That's because the fork is still optional. While this could be made mandatory
without much problems, I think we'll eventually want to add a way to check only
a subset of a fork, so it seemed to me that is wasn't worth changing that now.

> 5.
> + memset(values, 0, sizeof(values));
> + memset(nulls, 0, sizeof(nulls));
>
> I think we can do memset right before setting values to them, that is,
> after checking (!found_in_sb && !force_lock).

Indeed, done!

> 6.
> +static bool
> +check_buffer(char *buffer, uint32 blkno, uint16 *chk_expected,
> + uint16 *chk_found)
> +{
> + PageHeader hdr = (PageHeader) buffer;
> +
> + Assert(chk_expected && chk_found);
> +
> + if (PageIsNew(hdr))
> + {
> + /*
> + * Check if the page is really new or if there's a corruption that
> + * affected PageIsNew detection. Note that PageIsVerified won't try to
> + * detect checksum corruption in this case, so there's no risk of
> + * duplicated corruption report.
> + */
> + if (PageIsVerified(buffer, blkno))
>
> How about using Page instead of PageHeader?

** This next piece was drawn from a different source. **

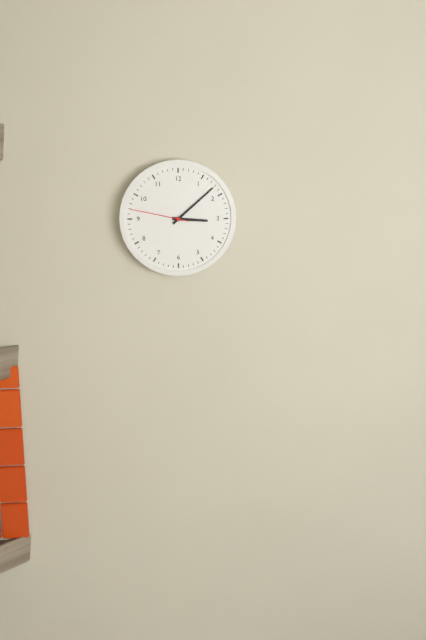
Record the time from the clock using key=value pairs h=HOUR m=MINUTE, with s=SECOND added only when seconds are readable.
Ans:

Looking at other codes,
> ISTM we usually pass Page to both PageIsNew() and PageIsVerified().

Agreed, done.

> 7.
> + <entry>
> + <literal><function>pg_check_relation(<parameter>relation</parameter>
> <type>oid</type>[, <parameter>fork</parameter>
> <type>text</type>])</function></literal>.
> + </entry>
>
> +{ oid => '9147', descr => 'check data integrity for one or all relations',
> + proname => 'pg_check_relation', proisstrict => 'f', procost => '10000',
> + prorows => '20', proretset => 't', proparallel => 'r',
> + provolatile => 'v', prorettype => 'record', proargtypes => 'regclass text',
> + proallargtypes => '{regclass,text,oid,int4,int8,int4,int4}',
> + proargmodes => '{i,i,o,o,o,o,o}',
> + proargnames =>
> '{relation,fork,relid,forknum,failed_blocknum,expected_checksum,found_checksum}',
> + prosrc => 'pg_check_relation' },
>
> The function argument data types don't match in the doc and function
> declaretion. relation is 'oid' in the doc but is 'regclass' in the
> function declaretion.

Fixed.

> 8.
> +#define SRF_COLS 5 /* Number of output arguments in the SRF */
>
> Looking at similar built-in functions that return set of records they
> use a more specific name for the number of returned columns such as
> PG_STAT_GET_WAL_SENDERS_COLS and PG_GET_SHMEM_SIZES_COLS. How about
> PG_CHECK_RELATION_COLS?
>
> check_relation_fork() seems to quite depends on pg_check_relation()
> because the returned tuplestore is specified by pg_check_relation().
> It's just an idea but to improve reusability, how about moving
> check_relation_fork() to checksumfunc.c? That is, in checksumfuncs.c
> while iterating all blocks we call a new function in checksum.c, say
> check_one_block() function, which has the following part and is
> responsible for getting, checking the specified block and returning a
> boolean indicating whether the block has corruption or not, along with
> chk_found and chk_expected:
>
> /*
> * To avoid too much overhead, the buffer will be first read without
> * the locks that would guarantee the lack of false positive, as such
> * events should be quite rare.
> */
> Retry:
> if (!check_get_buffer(relation, forknum, blkno, buffer, force_lock,
> &found_in_sb))
> continue;
>
> if (check_buffer(buffer, blkno, &chk_expected, &chk_found))
> continue;
>
> /*
> * If we get a failure and the buffer wasn't found in shared buffers,
> * reread the buffer with suitable lock to avoid false positive. See
> * check_get_buffer for more details.
> */
> if (!found_in_sb && !force_lock)
> {
> force_lock = true;
> goto Retry;
> }
>
> A new function in checksumfuncs.c or pg_check_relation will be
> responsible for storing the result to the tuplestore. That way,
> check_one_block() will be useful for other use when we want to check
> if the particular block has corruption with low overhead.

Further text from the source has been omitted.